Bad prime of torsor and original elliptic curve ; Definition of Tate–Shafarevich group $Ш(E/K)$

Question

Let $E/K$ be an elliptic curve over number field $K$. Let $M_K$ be a set of all places of $K$.

My question is, Does there exist a finite set $S\subset M_K$ such that $\forall C$: $E/K$-torsor, $\forall v\in M_K\setminus S$, $C(K_v)\neq \emptyset$ ?

I had always thought it was true when $S=\{\text{Bad primes of }E/K, \text{ infinite places of }K\}$ until now because rational points on reduction mod $v$ lifts to rational points on $K_v$ thanks to Hensel lemma. But a good prime $v$ of $E/K$ is not always a good prime of its torsor $C/K$, so this argument does not work. Indeed, for positive integer $n$, $H^1(G_{K_v},E)[n]$ is not always $0$ since it is dual of $E(K_v)/nE(K_v)$ by Tate-duality.

Background :
I want to check whether we can characterize Tate–Shafarevich group $Ш(E/K) \stackrel{\text{def}}{=} \ker \left\{H^1(G_K, E) \to \prod_{v\in M_K} H^1(G_{K_v}, E) \right\}$

as following.

$Ш(E/K) \stackrel{\text{def}}{=} \ker \left\{H^1(G_K, E) \to \bigoplus_{v\in S} H^1(G_{K_v}, E) \right\}$ where $S$ is an appropriate finite set which is determined by $E/K$.
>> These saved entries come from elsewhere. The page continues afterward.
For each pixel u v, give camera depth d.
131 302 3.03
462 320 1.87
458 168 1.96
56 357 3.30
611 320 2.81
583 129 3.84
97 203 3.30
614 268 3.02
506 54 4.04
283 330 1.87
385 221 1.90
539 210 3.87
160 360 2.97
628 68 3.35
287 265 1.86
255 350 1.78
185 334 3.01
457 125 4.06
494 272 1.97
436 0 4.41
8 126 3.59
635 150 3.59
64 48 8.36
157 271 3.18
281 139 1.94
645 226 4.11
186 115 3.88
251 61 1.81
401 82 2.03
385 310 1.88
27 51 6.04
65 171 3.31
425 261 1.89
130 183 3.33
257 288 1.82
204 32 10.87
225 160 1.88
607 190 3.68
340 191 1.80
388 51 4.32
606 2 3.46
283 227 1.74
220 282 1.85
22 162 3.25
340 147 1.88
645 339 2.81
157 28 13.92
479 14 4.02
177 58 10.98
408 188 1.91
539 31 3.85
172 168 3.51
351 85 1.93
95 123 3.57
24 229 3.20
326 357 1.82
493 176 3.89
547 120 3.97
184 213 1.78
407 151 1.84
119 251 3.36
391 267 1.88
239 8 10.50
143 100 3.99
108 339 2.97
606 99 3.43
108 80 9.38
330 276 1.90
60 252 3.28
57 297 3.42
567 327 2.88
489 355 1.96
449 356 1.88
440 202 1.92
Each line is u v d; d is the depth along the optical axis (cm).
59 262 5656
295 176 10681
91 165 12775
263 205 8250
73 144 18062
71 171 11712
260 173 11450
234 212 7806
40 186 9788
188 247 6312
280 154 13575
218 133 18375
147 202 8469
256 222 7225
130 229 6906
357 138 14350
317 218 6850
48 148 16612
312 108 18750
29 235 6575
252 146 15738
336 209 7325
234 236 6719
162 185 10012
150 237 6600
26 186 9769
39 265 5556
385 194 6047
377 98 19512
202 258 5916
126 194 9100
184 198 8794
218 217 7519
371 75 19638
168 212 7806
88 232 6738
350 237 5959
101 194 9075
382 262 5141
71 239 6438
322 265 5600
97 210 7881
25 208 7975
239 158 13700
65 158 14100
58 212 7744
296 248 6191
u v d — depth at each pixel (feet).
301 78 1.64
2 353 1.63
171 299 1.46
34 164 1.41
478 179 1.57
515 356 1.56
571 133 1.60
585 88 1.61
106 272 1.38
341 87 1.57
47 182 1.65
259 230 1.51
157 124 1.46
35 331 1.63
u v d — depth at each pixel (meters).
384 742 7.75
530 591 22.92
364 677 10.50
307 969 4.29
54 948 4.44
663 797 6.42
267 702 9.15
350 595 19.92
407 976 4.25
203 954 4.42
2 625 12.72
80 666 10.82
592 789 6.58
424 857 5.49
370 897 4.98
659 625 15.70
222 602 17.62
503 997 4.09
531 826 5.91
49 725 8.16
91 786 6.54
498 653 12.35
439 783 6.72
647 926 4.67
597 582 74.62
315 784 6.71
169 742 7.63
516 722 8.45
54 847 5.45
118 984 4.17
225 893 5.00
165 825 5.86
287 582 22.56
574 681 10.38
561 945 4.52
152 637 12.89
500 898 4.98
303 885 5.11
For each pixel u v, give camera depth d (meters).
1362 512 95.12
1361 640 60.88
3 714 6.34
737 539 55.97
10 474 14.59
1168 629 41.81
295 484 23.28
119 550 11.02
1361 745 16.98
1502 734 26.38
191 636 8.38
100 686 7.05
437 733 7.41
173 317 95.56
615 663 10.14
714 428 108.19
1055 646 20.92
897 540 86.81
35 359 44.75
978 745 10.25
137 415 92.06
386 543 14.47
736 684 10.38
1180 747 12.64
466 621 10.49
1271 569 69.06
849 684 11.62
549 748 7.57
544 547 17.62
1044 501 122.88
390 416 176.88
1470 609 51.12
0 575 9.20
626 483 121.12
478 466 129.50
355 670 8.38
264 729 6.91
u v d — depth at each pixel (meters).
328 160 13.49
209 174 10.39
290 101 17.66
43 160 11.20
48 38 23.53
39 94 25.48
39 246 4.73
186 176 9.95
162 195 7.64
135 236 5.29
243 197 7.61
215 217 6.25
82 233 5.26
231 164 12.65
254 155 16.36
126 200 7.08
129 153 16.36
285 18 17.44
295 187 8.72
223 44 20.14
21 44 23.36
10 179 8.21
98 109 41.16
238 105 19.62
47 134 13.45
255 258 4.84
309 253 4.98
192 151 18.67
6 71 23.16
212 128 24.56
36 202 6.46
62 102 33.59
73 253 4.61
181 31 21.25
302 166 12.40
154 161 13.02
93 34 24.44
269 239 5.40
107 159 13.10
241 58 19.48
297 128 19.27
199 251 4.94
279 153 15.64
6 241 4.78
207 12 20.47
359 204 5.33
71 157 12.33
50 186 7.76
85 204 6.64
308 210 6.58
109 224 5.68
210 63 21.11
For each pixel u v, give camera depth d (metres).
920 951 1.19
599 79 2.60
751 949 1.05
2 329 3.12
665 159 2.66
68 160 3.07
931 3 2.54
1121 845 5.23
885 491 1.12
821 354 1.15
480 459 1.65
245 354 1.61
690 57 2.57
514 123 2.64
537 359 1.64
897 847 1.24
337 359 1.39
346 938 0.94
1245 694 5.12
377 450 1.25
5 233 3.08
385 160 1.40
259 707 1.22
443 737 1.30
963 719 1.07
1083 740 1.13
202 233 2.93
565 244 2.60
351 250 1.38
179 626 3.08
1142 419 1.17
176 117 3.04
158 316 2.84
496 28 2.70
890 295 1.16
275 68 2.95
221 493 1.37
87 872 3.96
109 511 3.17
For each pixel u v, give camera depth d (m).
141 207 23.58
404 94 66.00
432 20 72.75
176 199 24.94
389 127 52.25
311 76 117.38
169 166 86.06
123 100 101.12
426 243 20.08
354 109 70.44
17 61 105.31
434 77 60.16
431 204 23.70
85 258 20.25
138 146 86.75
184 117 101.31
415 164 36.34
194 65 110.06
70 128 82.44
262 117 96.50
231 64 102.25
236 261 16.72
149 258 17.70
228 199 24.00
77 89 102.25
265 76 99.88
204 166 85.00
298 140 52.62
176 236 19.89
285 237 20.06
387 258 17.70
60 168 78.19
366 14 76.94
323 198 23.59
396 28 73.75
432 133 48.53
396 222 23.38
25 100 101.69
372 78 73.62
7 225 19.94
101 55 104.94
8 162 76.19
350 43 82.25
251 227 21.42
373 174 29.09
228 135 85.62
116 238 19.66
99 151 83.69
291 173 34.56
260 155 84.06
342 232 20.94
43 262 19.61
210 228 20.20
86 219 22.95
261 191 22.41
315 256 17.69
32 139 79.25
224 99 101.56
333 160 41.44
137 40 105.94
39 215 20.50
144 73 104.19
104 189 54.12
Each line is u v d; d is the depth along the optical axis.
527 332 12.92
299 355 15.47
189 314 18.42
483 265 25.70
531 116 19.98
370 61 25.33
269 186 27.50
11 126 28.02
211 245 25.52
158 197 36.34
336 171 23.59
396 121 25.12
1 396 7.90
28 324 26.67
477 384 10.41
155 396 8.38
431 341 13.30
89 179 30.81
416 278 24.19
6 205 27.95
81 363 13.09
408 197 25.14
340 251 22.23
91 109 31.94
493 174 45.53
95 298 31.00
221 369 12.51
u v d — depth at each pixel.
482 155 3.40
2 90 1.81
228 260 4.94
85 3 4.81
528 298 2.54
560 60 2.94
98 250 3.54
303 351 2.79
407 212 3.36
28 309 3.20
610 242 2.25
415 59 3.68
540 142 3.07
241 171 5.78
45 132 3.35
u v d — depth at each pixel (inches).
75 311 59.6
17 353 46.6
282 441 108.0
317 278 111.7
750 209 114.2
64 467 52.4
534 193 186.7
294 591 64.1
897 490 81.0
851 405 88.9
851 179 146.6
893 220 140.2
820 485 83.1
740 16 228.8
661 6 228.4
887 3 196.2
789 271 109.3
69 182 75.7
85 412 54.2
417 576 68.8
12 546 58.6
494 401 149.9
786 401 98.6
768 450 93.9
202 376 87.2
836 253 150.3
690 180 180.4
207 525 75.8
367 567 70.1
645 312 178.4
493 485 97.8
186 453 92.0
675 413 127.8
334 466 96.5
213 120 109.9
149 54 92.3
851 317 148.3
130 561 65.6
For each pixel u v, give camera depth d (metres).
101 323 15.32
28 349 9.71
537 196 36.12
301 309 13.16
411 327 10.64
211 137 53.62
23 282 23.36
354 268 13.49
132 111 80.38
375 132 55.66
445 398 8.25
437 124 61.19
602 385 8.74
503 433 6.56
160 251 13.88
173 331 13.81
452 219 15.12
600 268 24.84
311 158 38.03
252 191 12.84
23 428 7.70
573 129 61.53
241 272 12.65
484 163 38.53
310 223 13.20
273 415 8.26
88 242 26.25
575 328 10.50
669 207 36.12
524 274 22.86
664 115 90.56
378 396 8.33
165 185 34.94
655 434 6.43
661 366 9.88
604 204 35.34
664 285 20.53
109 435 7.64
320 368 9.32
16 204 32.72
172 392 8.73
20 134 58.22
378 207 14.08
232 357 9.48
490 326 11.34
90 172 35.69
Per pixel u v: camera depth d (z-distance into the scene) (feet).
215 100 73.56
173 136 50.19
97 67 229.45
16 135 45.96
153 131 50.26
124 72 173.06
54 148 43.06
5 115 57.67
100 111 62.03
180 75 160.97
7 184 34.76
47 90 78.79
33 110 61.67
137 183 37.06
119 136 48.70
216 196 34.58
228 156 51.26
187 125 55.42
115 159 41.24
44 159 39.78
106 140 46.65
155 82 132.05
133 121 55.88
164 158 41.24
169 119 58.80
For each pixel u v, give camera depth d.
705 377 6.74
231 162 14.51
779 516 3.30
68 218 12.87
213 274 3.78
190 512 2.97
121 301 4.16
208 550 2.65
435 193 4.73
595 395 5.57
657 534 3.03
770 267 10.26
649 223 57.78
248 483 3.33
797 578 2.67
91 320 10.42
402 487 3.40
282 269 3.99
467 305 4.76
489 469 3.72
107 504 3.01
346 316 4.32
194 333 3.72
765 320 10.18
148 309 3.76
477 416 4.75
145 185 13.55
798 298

To establish this definition, the above proposition must hold; however, choosing such a finite set $S$ does not seem trivial for me as mentioned above.

Answer 1

I fear you wish for too much here.

If $Ш$ is finite, then we can represent each element by a torsor; each torsor has good reduction away from a finite set and the union of all bad places would then be a candidate for $S$.

However, if $C'$ is another torsor representing the same element as $C$, I cannot see any reason why they should both have good reduction outside a common fixed $S$. All we know is that they are isomorphic over $\bar{K}$. Yet, even in the trivial class of $Ш$ there are quadratic twists of $E$ which have bad reduction at any chosen place.

The analogous situation for class groups is thinking about elements $x$ in $K^{\times}$ modulo $m$-th powers. Such $x$ defines an element of the class group if its valuation is a multiple of $m$ at all finite places of $K$. For each $x$ this is true outside a finite set $S$ as the valuation is even $0$ there. If we fix an $S$ however in advance, we get a much larger group. A set of ideals representing all elements of the class group can be chosen in many ways; any choice gives a finite list of $S$ such that no place $v$ outside $S$ appears in any of these ideals; but you can't hope for an $S$ that works for all choices.

The point is that one needs to impose at least some condition outside $S$. I recommend, for any fixed $n$, to view $Ш[n]$ as the kernel of $$ H^1\bigl(G_S(K), E \bigr)[n] \to \bigoplus_{v \in S} H^1(K_v, E)[n]$$ where $S$ is the set containing all places where $E$ has bad reduction, all infinite places and all places dividing $n$. Here $G_S(K)$ is the Galois group of the maximal extension of $K$ unramified outside $S$. This already imposes on the torsor a condition at all places outside $S$ and each element of $Ш[n]$ has a torsor that satisfies this condition.

If $Ш$ is finite a finite $S$ will do without taking $n$-torsion. Proving that a finite fixed $S$ will do for all of $Ш$ seems to me as hard as showing that it is finite.